- Task directions: Please put the records into a two-column CSV with the headers "field" and "value", one row per line, with each entry in its own quoted field and any line breaks turned into spaces. Begin at the line that has "scientific name: Cornus unalaschkensis" and stop after the line that has "family: Hylidae".

- Data shown:

==*==

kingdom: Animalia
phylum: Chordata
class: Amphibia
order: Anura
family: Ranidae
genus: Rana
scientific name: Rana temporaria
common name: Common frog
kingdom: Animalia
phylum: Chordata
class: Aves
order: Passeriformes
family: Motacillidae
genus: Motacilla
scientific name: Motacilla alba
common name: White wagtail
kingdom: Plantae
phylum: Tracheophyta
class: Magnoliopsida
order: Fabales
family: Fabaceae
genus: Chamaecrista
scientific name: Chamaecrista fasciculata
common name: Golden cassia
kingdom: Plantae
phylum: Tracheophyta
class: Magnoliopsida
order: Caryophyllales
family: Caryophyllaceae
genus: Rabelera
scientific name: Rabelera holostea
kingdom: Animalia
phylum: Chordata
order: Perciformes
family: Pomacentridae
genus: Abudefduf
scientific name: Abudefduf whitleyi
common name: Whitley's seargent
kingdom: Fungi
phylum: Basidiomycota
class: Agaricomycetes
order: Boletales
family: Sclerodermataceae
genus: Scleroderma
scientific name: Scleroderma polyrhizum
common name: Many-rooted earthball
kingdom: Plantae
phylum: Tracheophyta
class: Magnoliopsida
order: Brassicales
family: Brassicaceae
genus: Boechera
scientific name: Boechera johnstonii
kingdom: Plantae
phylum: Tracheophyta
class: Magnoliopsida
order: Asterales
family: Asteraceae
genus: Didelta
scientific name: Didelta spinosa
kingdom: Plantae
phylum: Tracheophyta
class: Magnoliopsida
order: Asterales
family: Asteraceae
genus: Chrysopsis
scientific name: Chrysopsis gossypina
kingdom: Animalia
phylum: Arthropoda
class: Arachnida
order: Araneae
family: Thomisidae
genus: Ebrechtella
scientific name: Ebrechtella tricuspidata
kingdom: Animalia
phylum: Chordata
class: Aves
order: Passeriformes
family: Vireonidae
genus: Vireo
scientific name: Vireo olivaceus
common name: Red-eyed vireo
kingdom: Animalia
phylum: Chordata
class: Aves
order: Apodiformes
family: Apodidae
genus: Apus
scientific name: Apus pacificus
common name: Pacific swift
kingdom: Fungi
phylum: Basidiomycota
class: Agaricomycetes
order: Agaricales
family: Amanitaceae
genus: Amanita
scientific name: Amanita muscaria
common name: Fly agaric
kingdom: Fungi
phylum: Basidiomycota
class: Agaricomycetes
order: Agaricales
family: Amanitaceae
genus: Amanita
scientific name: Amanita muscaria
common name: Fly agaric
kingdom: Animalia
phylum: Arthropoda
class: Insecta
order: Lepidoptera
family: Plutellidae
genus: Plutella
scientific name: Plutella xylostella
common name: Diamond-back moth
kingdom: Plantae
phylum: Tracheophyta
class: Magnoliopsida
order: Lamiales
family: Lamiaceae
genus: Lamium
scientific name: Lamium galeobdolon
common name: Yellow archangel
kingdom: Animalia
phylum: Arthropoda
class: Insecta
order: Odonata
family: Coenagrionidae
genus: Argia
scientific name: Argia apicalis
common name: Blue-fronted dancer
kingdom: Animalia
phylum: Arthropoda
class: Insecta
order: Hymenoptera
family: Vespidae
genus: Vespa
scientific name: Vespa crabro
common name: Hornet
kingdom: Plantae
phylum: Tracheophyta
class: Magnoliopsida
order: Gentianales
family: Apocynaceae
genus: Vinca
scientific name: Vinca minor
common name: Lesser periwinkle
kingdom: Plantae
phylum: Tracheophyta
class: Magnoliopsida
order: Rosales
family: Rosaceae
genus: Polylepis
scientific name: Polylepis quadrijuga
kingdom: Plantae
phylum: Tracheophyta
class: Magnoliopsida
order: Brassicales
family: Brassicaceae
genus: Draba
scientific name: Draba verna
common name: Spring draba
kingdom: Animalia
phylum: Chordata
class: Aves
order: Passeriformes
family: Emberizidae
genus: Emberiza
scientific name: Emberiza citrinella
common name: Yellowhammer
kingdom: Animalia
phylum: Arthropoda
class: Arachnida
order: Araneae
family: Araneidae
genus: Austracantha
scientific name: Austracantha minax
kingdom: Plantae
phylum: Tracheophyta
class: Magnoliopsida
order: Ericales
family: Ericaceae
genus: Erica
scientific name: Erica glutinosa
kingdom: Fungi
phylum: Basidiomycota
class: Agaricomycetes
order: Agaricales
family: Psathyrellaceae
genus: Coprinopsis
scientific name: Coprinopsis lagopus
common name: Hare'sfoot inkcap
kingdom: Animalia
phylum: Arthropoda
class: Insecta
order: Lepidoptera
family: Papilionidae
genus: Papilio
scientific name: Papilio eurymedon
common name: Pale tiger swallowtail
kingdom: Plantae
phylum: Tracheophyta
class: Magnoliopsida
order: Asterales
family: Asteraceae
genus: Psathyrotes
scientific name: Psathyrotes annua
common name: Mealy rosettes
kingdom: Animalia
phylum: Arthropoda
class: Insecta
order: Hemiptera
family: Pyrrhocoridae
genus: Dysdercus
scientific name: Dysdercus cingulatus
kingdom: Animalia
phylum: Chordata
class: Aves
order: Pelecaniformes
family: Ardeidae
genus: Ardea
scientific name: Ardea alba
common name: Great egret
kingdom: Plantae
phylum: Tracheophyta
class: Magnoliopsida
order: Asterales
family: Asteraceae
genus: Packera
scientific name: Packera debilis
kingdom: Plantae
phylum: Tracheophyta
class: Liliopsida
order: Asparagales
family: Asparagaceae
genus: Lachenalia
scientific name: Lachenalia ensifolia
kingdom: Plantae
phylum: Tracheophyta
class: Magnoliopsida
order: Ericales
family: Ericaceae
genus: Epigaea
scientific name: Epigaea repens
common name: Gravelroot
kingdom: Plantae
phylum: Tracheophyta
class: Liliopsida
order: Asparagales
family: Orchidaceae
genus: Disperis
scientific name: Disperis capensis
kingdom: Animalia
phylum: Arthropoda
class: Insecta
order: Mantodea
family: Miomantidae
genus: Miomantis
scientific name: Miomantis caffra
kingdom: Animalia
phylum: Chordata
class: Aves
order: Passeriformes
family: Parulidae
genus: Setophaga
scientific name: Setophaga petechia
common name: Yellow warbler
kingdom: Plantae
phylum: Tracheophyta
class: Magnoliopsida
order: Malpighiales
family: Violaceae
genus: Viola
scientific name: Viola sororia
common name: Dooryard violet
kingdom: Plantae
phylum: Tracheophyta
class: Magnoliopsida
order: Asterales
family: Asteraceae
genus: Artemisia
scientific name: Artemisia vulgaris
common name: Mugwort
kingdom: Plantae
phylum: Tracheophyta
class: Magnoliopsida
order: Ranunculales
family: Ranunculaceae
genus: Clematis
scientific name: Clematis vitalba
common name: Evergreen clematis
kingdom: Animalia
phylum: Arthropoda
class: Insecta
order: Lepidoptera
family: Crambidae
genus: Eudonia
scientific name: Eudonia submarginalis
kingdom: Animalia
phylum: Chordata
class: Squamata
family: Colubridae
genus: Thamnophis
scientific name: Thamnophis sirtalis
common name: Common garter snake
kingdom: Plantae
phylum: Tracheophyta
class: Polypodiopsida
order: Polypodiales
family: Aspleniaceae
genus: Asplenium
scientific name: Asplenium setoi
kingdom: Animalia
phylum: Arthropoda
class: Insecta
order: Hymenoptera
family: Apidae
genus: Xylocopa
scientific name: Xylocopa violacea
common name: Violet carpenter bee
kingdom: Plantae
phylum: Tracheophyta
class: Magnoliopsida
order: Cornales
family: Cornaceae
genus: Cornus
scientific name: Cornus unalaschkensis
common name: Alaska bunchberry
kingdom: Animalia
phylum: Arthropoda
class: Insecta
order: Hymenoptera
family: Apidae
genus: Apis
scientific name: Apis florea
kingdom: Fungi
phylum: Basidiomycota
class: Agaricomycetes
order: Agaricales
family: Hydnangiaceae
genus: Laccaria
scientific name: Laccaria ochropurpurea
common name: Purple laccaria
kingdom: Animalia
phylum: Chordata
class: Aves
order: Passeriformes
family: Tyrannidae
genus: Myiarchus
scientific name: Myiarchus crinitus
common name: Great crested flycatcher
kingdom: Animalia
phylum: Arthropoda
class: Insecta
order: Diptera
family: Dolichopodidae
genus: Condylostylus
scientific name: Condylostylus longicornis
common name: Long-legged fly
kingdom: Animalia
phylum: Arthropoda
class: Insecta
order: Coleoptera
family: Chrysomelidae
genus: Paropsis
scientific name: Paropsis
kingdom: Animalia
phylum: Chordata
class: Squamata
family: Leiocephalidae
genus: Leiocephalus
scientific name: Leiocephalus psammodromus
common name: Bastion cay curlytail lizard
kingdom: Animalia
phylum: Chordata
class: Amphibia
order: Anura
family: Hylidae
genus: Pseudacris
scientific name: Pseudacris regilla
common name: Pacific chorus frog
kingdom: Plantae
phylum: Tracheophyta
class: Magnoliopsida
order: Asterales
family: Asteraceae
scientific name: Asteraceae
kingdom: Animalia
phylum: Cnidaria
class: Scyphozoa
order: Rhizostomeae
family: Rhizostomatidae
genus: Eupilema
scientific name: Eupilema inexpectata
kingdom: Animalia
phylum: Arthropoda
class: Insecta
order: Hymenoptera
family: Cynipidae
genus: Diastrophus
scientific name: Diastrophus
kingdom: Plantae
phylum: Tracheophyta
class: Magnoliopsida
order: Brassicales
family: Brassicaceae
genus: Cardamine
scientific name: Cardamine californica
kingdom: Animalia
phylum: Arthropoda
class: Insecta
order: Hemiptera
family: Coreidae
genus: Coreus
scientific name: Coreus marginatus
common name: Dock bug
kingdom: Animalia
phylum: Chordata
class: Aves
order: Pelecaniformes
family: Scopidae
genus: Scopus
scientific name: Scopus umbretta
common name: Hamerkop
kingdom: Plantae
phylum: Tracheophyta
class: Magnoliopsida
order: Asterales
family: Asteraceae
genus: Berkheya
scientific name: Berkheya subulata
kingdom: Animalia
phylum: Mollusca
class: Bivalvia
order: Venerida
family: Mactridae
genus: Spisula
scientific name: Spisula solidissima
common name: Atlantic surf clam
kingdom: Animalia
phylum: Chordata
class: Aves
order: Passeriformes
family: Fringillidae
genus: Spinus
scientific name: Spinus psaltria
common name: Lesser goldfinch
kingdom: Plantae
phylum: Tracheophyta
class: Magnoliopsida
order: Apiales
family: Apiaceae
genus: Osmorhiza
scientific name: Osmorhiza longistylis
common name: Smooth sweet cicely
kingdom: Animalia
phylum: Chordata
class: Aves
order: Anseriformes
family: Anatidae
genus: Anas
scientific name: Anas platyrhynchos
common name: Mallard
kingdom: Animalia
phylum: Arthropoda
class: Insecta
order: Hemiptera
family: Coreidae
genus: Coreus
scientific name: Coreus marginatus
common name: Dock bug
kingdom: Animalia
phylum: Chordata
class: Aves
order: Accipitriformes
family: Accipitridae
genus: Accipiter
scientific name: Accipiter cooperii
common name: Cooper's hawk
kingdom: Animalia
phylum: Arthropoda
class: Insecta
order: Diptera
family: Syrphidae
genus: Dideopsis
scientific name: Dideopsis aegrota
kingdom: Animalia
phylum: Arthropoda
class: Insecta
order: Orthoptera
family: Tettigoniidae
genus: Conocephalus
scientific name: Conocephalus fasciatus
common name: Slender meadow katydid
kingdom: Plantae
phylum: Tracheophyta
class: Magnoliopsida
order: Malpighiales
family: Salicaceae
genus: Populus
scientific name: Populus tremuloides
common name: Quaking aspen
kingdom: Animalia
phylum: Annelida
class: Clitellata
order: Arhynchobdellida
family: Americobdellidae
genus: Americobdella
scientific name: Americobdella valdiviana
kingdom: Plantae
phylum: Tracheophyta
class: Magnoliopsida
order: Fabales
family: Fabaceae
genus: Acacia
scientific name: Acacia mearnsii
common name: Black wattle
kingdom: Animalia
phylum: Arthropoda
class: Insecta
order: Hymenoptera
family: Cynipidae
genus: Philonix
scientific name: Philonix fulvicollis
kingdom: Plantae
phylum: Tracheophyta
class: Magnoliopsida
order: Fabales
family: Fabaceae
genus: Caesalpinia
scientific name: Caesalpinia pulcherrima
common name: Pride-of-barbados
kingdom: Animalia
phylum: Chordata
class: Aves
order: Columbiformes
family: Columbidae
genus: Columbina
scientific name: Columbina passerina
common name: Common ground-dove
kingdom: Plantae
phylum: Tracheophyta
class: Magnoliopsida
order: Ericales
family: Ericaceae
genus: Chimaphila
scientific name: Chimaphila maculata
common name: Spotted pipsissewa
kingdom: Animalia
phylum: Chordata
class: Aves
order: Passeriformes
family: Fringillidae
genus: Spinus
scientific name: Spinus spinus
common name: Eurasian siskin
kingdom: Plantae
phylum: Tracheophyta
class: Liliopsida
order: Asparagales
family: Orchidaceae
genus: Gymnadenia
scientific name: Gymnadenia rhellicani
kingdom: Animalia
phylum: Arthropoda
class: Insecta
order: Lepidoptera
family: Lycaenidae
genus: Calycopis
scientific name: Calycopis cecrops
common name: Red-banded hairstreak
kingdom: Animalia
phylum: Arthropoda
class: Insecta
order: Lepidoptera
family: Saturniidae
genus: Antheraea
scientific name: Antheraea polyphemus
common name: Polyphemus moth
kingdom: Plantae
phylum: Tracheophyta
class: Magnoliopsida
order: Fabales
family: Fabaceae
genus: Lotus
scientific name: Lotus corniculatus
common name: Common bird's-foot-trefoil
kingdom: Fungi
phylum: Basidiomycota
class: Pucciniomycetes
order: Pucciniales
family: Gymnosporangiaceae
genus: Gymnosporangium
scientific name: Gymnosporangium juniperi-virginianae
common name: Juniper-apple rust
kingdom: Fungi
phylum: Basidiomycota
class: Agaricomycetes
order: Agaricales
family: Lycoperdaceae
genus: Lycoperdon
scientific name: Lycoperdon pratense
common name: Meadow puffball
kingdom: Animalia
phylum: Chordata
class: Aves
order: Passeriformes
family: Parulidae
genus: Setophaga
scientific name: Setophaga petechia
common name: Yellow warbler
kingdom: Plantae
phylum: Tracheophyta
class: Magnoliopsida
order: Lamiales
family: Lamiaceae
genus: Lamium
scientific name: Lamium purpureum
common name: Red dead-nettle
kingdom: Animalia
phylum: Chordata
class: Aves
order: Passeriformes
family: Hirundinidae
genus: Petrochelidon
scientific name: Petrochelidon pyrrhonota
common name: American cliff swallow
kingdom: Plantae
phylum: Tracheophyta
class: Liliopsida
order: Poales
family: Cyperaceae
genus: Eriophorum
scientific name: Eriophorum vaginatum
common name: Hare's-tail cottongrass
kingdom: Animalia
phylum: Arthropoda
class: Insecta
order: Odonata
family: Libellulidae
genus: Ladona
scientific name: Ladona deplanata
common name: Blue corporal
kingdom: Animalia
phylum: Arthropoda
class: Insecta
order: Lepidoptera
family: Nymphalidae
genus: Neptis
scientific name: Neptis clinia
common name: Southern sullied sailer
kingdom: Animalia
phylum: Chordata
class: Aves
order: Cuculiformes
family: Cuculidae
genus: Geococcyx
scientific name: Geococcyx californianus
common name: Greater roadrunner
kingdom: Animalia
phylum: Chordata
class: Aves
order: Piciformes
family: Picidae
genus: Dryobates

==*==

- Task solution:
field,value
"scientific name:","Cornus unalaschkensis"
"common name:","Alaska bunchberry"
"kingdom:","Animalia"
"phylum:","Arthropoda"
"class:","Insecta"
"order:","Hymenoptera"
"family:","Apidae"
"genus:","Apis"
"scientific name:","Apis florea"
"kingdom:","Fungi"
"phylum:","Basidiomycota"
"class:","Agaricomycetes"
"order:","Agaricales"
"family:","Hydnangiaceae"
"genus:","Laccaria"
"scientific name:","Laccaria ochropurpurea"
"common name:","Purple laccaria"
"kingdom:","Animalia"
"phylum:","Chordata"
"class:","Aves"
"order:","Passeriformes"
"family:","Tyrannidae"
"genus:","Myiarchus"
"scientific name:","Myiarchus crinitus"
"common name:","Great crested flycatcher"
"kingdom:","Animalia"
"phylum:","Arthropoda"
"class:","Insecta"
"order:","Diptera"
"family:","Dolichopodidae"
"genus:","Condylostylus"
"scientific name:","Condylostylus longicornis"
"common name:","Long-legged fly"
"kingdom:","Animalia"
"phylum:","Arthropoda"
"class:","Insecta"
"order:","Coleoptera"
"family:","Chrysomelidae"
"genus:","Paropsis"
"scientific name:","Paropsis"
"kingdom:","Animalia"
"phylum:","Chordata"
"class:","Squamata"
"family:","Leiocephalidae"
"genus:","Leiocephalus"
"scientific name:","Leiocephalus psammodromus"
"common name:","Bastion cay curlytail lizard"
"kingdom:","Animalia"
"phylum:","Chordata"
"class:","Amphibia"
"order:","Anura"
"family:","Hylidae"